Lesnar could change that. In just five MMA fights over two years, the 32-year-old former Worldwide Wrestling Entertainment (WWE) star and onetime wannabe Minnesota Vikings defensive lineman has become one of the UFC's most compelling, if divisive, personalities—a colorful ex-fake fighter who swooped in and kicked ass for real. Lesnar's 2009 throwdown with Mir attracted 1.6 million pay-per-view subscribers, more than double the number that shelled out to see Manny Pacquiao's latest twirl in the ring.
"It's pure," Lesnar said of the sport that made him famous, when he met GQ at his gym in rural Minnesota. "People like violence. It's in everybody's blood. Everybody fights. It's instinct."

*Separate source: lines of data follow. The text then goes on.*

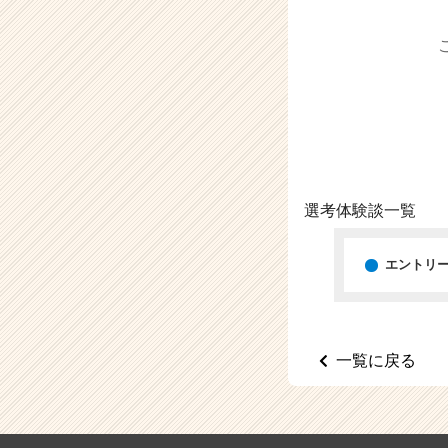
（C
h
e
e
r
C
a
r
e
e
選考体験談一覧
r）
エントリ
一覧に戻る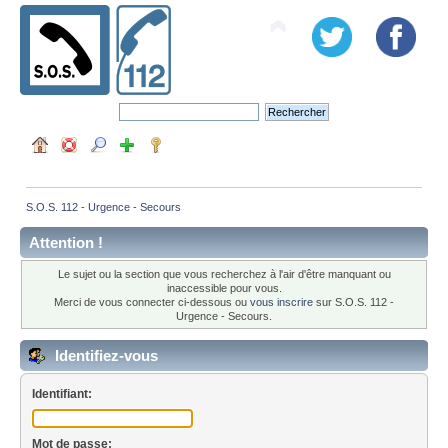
S.O.S. 112 - Urgence - Secours
Attention !
Le sujet ou la section que vous recherchez à l'air d'être manquant ou
inaccessible pour vous.
Merci de vous connecter ci-dessous ou
vous inscrire
sur S.O.S. 112 -
Urgence - Secours.
Identifiez-vous
Identifiant:
Mot de passe: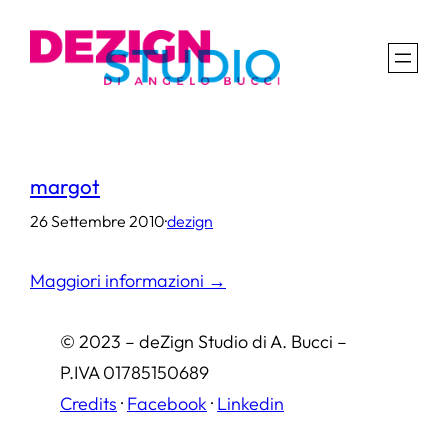
Vai
al
contenuto
margot
26 Settembre 2010
·
dezign
Maggiori informazioni →
© 2023 – deZign Studio di A. Bucci –
P.IVA 01785150689
Credits
·
Facebook
·
Linkedin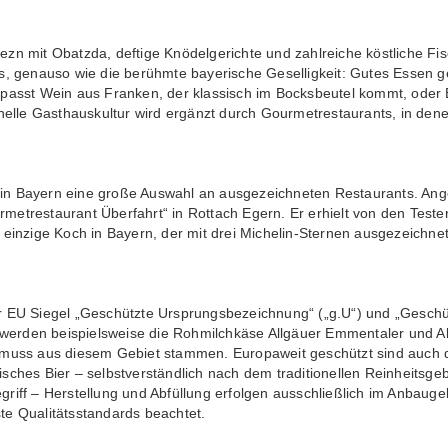
ezn mit Obatzda, deftige Knödelgerichte und zahlreiche köstliche Fi
hls, genauso wie die berühmte bayerische Geselligkeit: Gutes Essen 
 passt Wein aus Franken, der klassisch im Bocksbeutel kommt, oder 
ionelle Gasthauskultur wird ergänzt durch Gourmetrestaurants, in de
in Bayern eine große Auswahl an ausgezeichneten Restaurants. Angef
metrestaurant Überfahrt“ in Rottach Egern. Er erhielt von den Teste
r einzige Koch in Bayern, der mit drei Michelin-Sternen ausgezeich
er EU Siegel „Geschützte Ursprungsbezeichnung“ („g.U“) und „Geschü
rden beispielsweise die Rohmilchkäse Allgäuer Emmentaler und Allgä
h muss aus diesem Gebiet stammen. Europaweit geschützt sind auch 
isches Bier – selbstverständlich nach dem traditionellen Reinheitsg
griff – Herstellung und Abfüllung erfolgen ausschließlich im Anbau
te Qualitätsstandards beachtet.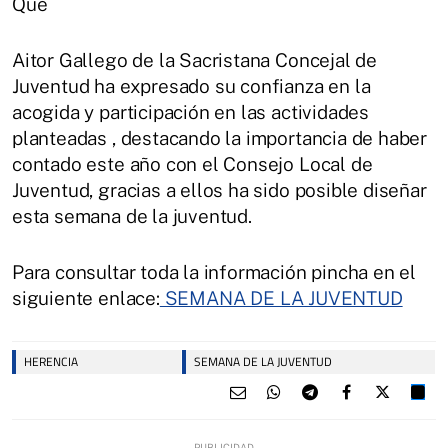
Qué
Aitor Gallego de la Sacristana Concejal de
Juventud ha expresado su confianza en la
acogida y participación en las actividades
planteadas , destacando la importancia de haber
contado este año con el Consejo Local de
Juventud, gracias a ellos ha sido posible diseñar
esta semana de la juventud.
Para consultar toda la información pincha en el
siguiente enlace:
SEMANA DE LA JUVENTUD
HERENCIA
SEMANA DE LA JUVENTUD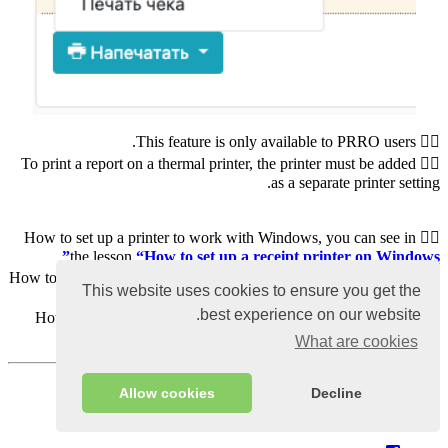
☝🏼 This feature is only available to PRRO users.
☝🏼 To print a report on a thermal printer, the printer must be added
as a separate printer setting.
☝🏼 How to set up a printer to work with Windows, you can see in
the lesson
“How to set up a receipt printer on Windows”
☝🏼 How to set up a printer to work with Android, you can see in the
This website uses cookies to ensure you get the
lesson
“Connect Printer to Android”
best experience on our website.
☝🏼 How to set up a printer to work with IOS, you can see in the
lesson
“Connect Printer to IOS”
What are cookies
Views:
12373
Allow cookies
Decline
3 أبريل 2022
Published:
29 يوليو 2022;
Last updated: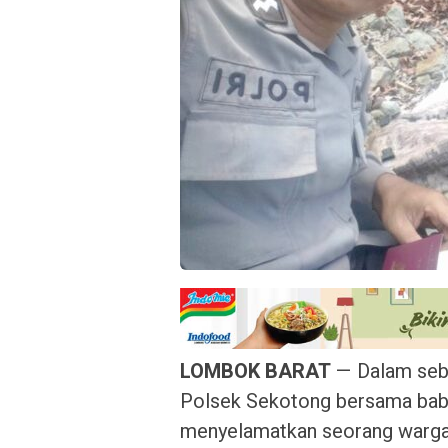
LOMBOK BARAT
— Dalam seb
Polsek Sekotong bersama babi
menyelamatkan seorang warga 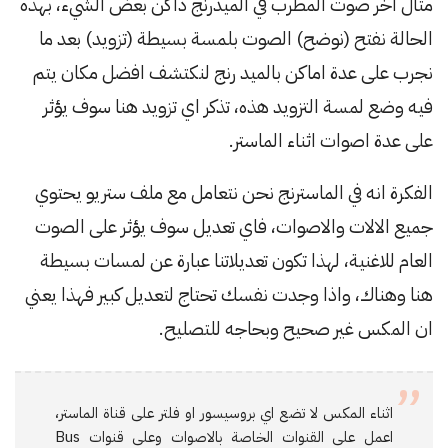
مثال اخر صوت المطرب في الميدرنج داكن بعض الشيء، بهذه
الحالة نفتح (نوضح) الصوت بلمسة بسيطة (تزويد) بعد ما
نجرب على عدة اماكن بالميد رنج لنكتشف افضل مكان يتم
فيه وضع لمسة التزويد هذه، تذكر اي تزويد هنا سوف يؤثر
على عدة اصوات اثناء الماستر.
الفكرة انه في الماسترنج نحن نتعامل مع ملف ستريو يحتوي
جميع الالات والاصوات، فاي تعديل سوف يؤثر على الصوت
العام للاغنية، لهذا تكون تعديلاتنا عبارة عن لمسات بسيطة
هنا وهناك، واذا وجدت نفسك تحتاج لتعديل كبير فهذا يعني
ان المكس غير صحيح وبحاجه للتصليح.
اثناء المكس لا تضع اي بروسيسور او فلتر على قناة الماستر،
اعمل على القنوات الخاصة بالاصوات وعلى قنوات Bus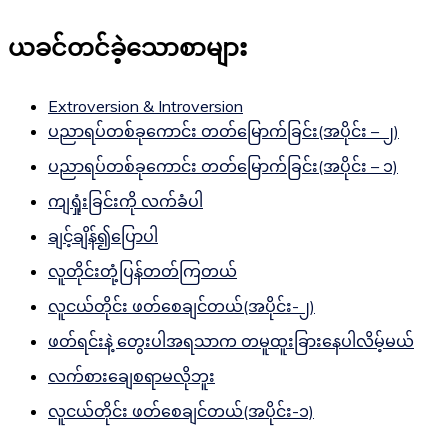
ယခင်တင်ခဲ့သောစာများ
Extroversion & Introversion
ပညာရပ်တစ်ခုကောင်း တတ်မြောက်ခြင်း(အပိုင်း – ၂)
ပညာရပ်တစ်ခုကောင်း တတ်မြောက်ခြင်း(အပိုင်း – ၁)
ကျရှုံးခြင်းကို လက်ခံပါ
ချင့်ချိန်၍ပြောပါ
လူတိုင်းတုံ့ပြန်တတ်ကြတယ်
လူငယ်တိုင်း ဖတ်စေချင်တယ်(အပိုင်း-၂)
ဖတ်ရင်းနဲ့ တွေးပါအရသာက တမူထူးခြားနေပါလိမ့်မယ်
လက်စားချေစရာမလိုဘူး
လူငယ်တိုင်း ဖတ်စေချင်တယ်(အပိုင်း-၁)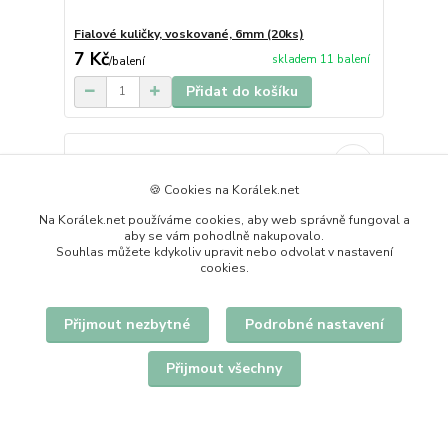
Fialové kuličky, voskované, 6mm (20ks)
7 Kč
skladem 11 balení
/
balení
Přidat do košíku
🍪 Cookies na Korálek.net
Na Korálek.net používáme cookies, aby web správně fungoval a
aby se vám pohodlně nakupovalo.
Souhlas můžete kdykoliv upravit nebo odvolat v nastavení
cookies.
Přijmout nezbytné
Podrobné nastavení
Přijmout všechny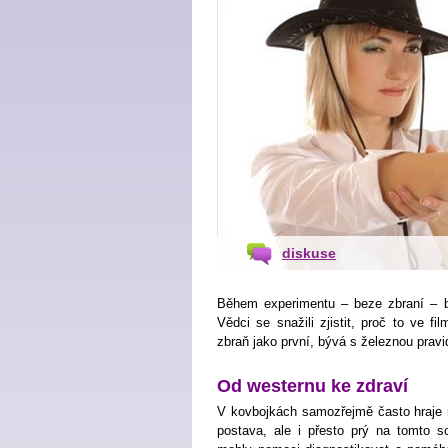
diskuse
Během experimentu – beze zbraní – by
Vědci se snažili zjistit, proč to ve f
zbraň jako první, bývá s železnou pravi
Od westernu ke zdraví
V kovbojkách samozřejmě často hraje rol
postava, ale i přesto prý na tomto 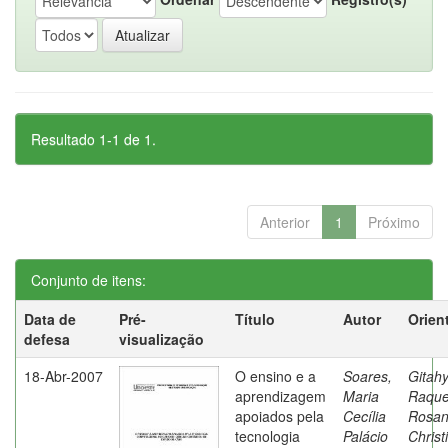
Resultado 1-1 de 1.
Anterior
1
Próximo
Conjunto de itens:
Data de
Pré-
Título
Autor
Orien
defesa
visualização
18-Abr-2007
O ensino e a
Soares,
Gitahy
aprendizagem
Maria
Raque
apoiados pela
Cecília
Rosa
tecnologia
Palácio
Christ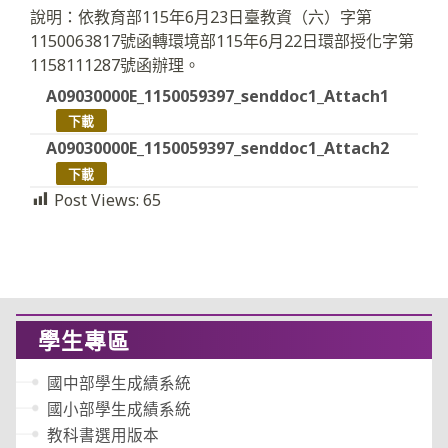
說明：依教育部115年6月23日臺教資（六）字第
1150063817號函轉環境部115年6月22日環部授化字第
1158111287號函辦理。
A09030000E_1150059397_senddoc1_Attach1
下載
A09030000E_1150059397_senddoc1_Attach2
下載
Post Views:
65
學生專區
國中部學生成績系統
國小部學生成績系統
教科書選用版本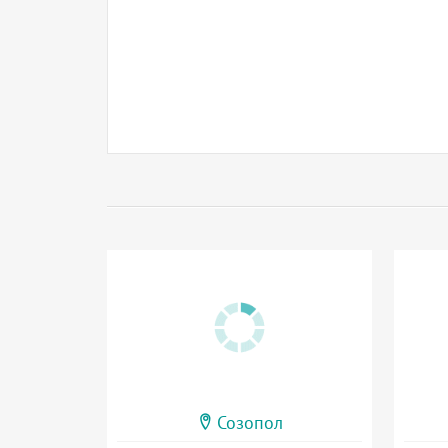
Созопол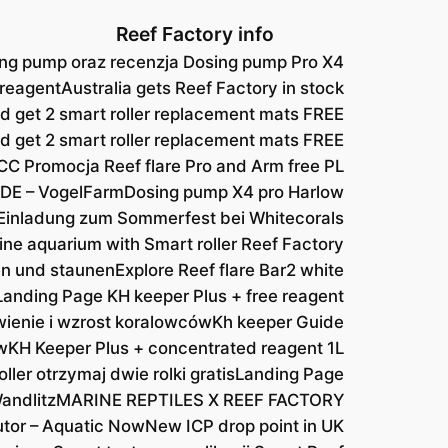
Reef Factory info
ng pump oraz recenzja Dosing pump Pro X4
 reagent
Australia gets Reef Factory in stock
d get 2 smart roller replacement mats FREE
nd get 2 smart roller replacement mats FREE
CC Promocja Reef flare Pro and Arm free PL
DE – VogelFarm
Dosing pump X4 pro Harlow
Einladung zum Sommerfest bei Whitecorals
ine aquarium with Smart roller Reef Factory
hen und staunen
Explore Reef flare Bar2 white
Landing Page KH keeper Plus + free reagent
ienie i wzrost koralowców
Kh keeper Guide
w
KH Keeper Plus + concentrated reagent 1L
ller otrzymaj dwie rolki gratis
Landing Page
andlitz
MARINE REPTILES X REEF FACTORY
utor – Aquatic Now
New ICP drop point in UK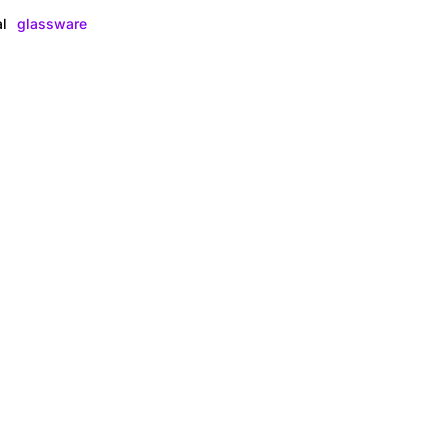
ual
glassware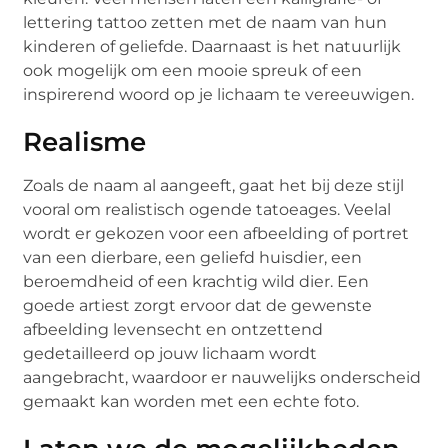
lettering tattoo zetten met de naam van hun
kinderen of geliefde. Daarnaast is het natuurlijk
ook mogelijk om een mooie spreuk of een
inspirerend woord op je lichaam te vereeuwigen.
Realisme
Zoals de naam al aangeeft, gaat het bij deze stijl
vooral om realistisch ogende tatoeages. Veelal
wordt er gekozen voor een afbeelding of portret
van een dierbare, een geliefd huisdier, een
beroemdheid of een krachtig wild dier. Een
goede artiest zorgt ervoor dat de gewenste
afbeelding levensecht en ontzettend
gedetailleerd op jouw lichaam wordt
aangebracht, waardoor er nauwelijks onderscheid
gemaakt kan worden met een echte foto.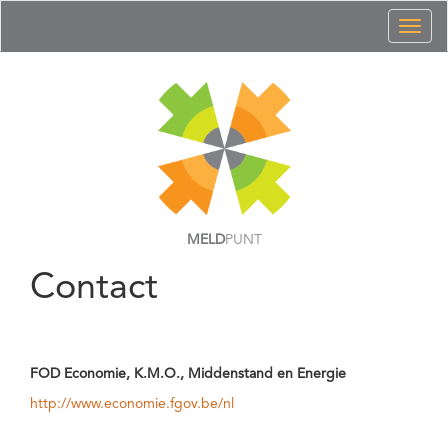
Toggl
naviga
MELD
PUNT
Contact
FOD Economie, K.M.O., Middenstand en Energie
http://www.economie.fgov.be/nl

Seeing him up close, you can understand why he'd be terrifying to lock yourself in a cage with. Norman Rockwell would have dug Brock Lesnar's face. It's a face that looks like it wants to order an egg cream. And then smash it over your head. But what makes him a terror in the Octagon—and made him a fearsome heavyweight NCAA wrestling national champion—is not just size but speed and endurance. He once ran a 4.7 forty-yard dash at 290 pounds, and his stamina is extraordinary. "He was ferocious," says Erik Paulson, who coaches him for his UFC fights and saw his potential in WWE. "It was like, 'If that guy could learn how to punch and kick, he's going to tear the heads off people.'"
Once Lesnar defeated Mir, he seemed on a course for Tiger Woods-like domination. But a few months later, Lesnar fell mysteriously ill. On a hunting trip to Canada, he checked himself into a hospital. His November 2009 fight was suddenly canceled and rumors began to spread. The raucous Internet message boards that chronicle the UFC were riveted: What was wrong with Brock Lesnar? He didn't know himself. He later learned he'd developed a rupture in his intestine that was leaking, toxifying his body.
"The only way I can describe it is getting shot with a shotgun in the stomach," he says. Surgery was an option, but recovery was long and could jeopardize his UFC career. "I crawled down a hole," he says of his time in the hospital. "I got cuckoo on drugs. I called [UFC president] Dana White and told him to go fuck himself. I fired everybody I could fire. The nurses were afraid to come in the room."
It was the kind of end that might have seemed befitting for a character like Lesnar: alone, unreachable, having rebelled even against the sport that is a refuge for guys with ammunition sponsors and bloodtipped-knife tattoos. Then, during a January examination at the Mayo Clinic, Lesnar says, doctors told him the intestinal rupture was healing itself. Lesnar, who'd been doing little more than eating better, was shocked.
He announced his comeback in early winter, and on July 3 in Las Vegas he will fight Shane Carwin—who, in Lesnar's absence, became the UFC's interim champion. Lesnar, totally unsurprisingly, calls it a "fake belt." White expects the Fourth of July weekend battle to be a blockbuster event, in no small part because the medical drama "humanized" the cantankerous heavyweight. "All the people who hated Brock, who didn't think he belonged here, all had the chance to sit around and go, 'Wow, imagine if Brock Lesnar never fights again,' " White says. "As a human being, you think, 'I hope this guy is okay.' But as a fight fan, you're like, 'Ah, we're getting robbed.'"
But Brock Lesnar isn't ready to feel sentimental about almost losing his job. He may never be. "I was fucking helpless," the once and future headliner of the biggest fighting league in the world says. "There I was, the new champion, and I couldn't fight. I've got people I want to fucking beat up."